### Ausgewählter Auszug
Teuer? Ansichtssache!

„Es gibt nur noch Weihnachtsbriefmarken für 85 Cent“, sagt die Frau bei der Post, „weil das Briefporto zum neuen Jahr erhöht wird.“ „Schon wieder?“, entfährt es mir, „Ich kann mich noch an 50 Cent erinnern.“ Die letzte Porto-Erhöhung sei drei Jahre her, sagt die Frau hinterm Tresen verärgert, als wäre dies ihre eigene Entscheidung. Außerdem habe sie auch mal für fünf Euro die Stunde gearbeitet, die Zeiten änderten sich eben.

Da ist Musik in der Luft, spüre ich, weitere Kommentare spare ich mir. Vielleicht hat sie recht, vielleicht ist das Briefporto viel zu günstig – im Vergleich mit irgendetwas. Aber ich sehe wie klein und leicht meine Briefe sind und finde es teuer, dass einer davon bald 95 Cent kosten soll: immerhin fast so viel wie ein Liter Milch.

Ein paar Tage später schicke ich einen Brief nach Australien – für vergleichsweise günstige 1,10 Euro, und einen Kalender nach England – für nicht ganz so günstige 16,99 Euro. Da werde noch einer schlau aus der Preispolitik der Deutschen Post.

Gespeicherte Einträge einer Sammlung:
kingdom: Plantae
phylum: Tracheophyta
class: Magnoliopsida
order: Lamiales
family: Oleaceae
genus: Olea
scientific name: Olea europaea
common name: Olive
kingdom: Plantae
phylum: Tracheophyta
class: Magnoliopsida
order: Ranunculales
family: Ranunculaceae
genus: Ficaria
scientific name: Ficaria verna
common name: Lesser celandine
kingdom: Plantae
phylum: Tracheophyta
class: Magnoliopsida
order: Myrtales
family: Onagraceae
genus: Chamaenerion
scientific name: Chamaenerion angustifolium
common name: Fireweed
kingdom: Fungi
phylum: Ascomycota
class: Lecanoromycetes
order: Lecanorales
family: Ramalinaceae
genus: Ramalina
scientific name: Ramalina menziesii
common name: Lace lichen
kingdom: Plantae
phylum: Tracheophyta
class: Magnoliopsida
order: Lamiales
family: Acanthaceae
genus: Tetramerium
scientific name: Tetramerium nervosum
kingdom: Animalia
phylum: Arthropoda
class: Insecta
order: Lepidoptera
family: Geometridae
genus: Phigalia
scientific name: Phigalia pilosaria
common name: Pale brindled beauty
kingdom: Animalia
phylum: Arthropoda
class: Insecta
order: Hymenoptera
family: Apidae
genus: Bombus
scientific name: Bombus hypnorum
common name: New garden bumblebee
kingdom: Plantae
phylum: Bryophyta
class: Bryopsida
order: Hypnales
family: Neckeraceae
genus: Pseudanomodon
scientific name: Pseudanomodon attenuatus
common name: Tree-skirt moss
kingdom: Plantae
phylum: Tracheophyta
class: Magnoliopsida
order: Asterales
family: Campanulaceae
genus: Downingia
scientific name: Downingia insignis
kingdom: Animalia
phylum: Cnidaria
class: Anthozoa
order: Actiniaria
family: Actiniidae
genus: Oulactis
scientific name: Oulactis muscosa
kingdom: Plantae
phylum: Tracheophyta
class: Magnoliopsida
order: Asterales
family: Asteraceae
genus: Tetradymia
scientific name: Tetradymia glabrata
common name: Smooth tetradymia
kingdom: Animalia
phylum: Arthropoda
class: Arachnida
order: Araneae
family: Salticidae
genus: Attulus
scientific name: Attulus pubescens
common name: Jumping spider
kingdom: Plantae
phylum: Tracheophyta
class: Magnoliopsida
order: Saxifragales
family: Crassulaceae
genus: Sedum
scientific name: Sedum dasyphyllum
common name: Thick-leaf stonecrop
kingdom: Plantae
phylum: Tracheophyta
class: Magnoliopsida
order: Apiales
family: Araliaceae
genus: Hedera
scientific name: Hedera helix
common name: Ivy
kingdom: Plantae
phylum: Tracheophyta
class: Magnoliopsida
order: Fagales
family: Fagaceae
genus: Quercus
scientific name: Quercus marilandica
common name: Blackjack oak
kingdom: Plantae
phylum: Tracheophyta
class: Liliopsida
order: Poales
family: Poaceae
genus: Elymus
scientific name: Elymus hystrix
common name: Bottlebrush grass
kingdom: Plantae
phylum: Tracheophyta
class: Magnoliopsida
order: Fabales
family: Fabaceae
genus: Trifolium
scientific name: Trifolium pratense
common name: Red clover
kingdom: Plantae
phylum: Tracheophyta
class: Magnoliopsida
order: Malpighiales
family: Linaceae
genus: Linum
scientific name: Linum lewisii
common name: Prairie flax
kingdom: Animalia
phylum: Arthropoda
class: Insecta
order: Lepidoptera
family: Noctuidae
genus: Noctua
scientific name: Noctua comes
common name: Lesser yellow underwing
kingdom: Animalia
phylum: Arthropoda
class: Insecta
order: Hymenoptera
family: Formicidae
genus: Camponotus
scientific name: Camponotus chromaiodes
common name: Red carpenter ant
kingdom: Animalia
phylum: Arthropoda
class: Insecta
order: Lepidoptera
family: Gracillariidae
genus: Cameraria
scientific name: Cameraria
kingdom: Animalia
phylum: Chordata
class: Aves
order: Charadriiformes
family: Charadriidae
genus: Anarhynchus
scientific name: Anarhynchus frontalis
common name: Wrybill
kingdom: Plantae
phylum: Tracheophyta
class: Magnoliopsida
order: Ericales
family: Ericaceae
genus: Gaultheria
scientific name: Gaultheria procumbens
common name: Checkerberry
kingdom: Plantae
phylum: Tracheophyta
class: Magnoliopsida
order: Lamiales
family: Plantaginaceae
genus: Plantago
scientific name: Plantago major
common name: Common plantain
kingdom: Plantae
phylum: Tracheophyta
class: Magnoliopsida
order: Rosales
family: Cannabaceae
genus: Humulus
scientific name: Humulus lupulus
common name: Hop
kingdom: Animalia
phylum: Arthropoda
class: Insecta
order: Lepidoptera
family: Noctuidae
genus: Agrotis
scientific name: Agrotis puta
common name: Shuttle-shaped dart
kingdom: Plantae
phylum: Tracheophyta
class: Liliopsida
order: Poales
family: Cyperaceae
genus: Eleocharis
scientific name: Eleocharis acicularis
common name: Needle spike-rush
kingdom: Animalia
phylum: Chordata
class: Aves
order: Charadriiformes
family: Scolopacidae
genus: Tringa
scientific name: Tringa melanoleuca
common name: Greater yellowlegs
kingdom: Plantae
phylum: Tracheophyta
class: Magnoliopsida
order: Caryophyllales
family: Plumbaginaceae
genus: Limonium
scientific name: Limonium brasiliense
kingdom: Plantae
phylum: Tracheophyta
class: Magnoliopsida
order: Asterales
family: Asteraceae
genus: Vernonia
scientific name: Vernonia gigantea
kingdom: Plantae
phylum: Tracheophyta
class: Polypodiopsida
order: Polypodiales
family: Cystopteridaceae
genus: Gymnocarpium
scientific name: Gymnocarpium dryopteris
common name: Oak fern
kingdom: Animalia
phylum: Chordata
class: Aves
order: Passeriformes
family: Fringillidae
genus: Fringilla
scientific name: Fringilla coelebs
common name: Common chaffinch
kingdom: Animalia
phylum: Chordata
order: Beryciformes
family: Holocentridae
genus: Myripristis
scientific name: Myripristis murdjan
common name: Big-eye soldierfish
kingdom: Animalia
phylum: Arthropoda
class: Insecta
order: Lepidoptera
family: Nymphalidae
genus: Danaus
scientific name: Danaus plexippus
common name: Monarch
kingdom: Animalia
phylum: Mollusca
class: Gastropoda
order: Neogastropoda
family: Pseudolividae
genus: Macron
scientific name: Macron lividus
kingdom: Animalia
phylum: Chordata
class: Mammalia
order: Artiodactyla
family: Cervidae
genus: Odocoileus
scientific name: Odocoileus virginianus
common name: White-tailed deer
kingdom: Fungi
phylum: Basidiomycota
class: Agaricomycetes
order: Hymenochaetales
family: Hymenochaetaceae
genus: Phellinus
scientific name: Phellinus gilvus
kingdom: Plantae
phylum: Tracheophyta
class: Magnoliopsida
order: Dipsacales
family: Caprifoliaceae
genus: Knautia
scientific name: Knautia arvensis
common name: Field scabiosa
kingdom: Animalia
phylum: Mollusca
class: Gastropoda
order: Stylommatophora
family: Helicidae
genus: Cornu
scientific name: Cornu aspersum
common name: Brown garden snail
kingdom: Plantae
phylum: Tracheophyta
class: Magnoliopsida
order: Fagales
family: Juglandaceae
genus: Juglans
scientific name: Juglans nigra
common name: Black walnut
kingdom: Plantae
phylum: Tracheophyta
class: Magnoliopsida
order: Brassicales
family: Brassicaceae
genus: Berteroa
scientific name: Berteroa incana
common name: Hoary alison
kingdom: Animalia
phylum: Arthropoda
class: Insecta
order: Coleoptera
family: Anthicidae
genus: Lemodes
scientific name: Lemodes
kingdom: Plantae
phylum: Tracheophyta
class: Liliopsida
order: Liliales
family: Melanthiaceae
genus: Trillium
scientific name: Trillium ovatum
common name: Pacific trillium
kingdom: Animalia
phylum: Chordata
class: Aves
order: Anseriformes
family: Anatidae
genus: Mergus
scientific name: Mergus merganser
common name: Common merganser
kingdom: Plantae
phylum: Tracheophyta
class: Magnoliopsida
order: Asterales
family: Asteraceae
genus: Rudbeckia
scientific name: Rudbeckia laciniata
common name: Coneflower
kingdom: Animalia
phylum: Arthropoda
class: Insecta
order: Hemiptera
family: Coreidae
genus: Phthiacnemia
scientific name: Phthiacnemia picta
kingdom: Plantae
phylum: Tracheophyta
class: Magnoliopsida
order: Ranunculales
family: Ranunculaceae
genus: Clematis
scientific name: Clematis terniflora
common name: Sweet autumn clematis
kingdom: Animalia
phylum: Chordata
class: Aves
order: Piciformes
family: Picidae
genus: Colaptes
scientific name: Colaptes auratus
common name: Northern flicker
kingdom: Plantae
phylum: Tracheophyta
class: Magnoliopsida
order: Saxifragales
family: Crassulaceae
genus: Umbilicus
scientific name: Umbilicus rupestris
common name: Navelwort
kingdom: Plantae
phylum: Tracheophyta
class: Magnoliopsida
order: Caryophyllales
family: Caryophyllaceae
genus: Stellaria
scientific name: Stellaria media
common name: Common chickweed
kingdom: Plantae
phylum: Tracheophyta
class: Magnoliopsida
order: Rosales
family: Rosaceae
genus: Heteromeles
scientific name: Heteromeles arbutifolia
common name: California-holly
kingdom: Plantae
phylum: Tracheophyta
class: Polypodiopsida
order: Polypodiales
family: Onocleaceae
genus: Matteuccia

### Arbeitsauftrag
Schreib bitte die Stelle aus dem Text über das Briefporto zwischen „Teuer? Ansichtssache!“ und „änderten sich eben.“, beides eingeschlossen, noch einmal ab und ersetze dabei „Weihnachtsbriefmarken“ durch „Sonderbriefmarken“. Die Einträge stehen für sich und gehören nicht zum Text.

### Lösung
Teuer? Ansichtssache!

„Es gibt nur noch Sonderbriefmarken für 85 Cent“, sagt die Frau bei der Post, „weil das Briefporto zum neuen Jahr erhöht wird.“ „Schon wieder?“, entfährt es mir, „Ich kann mich noch an 50 Cent erinnern.“ Die letzte Porto-Erhöhung sei drei Jahre her, sagt die Frau hinterm Tresen verärgert, als wäre dies ihre eigene Entscheidung. Außerdem habe sie auch mal für fünf Euro die Stunde gearbeitet, die Zeiten änderten sich eben.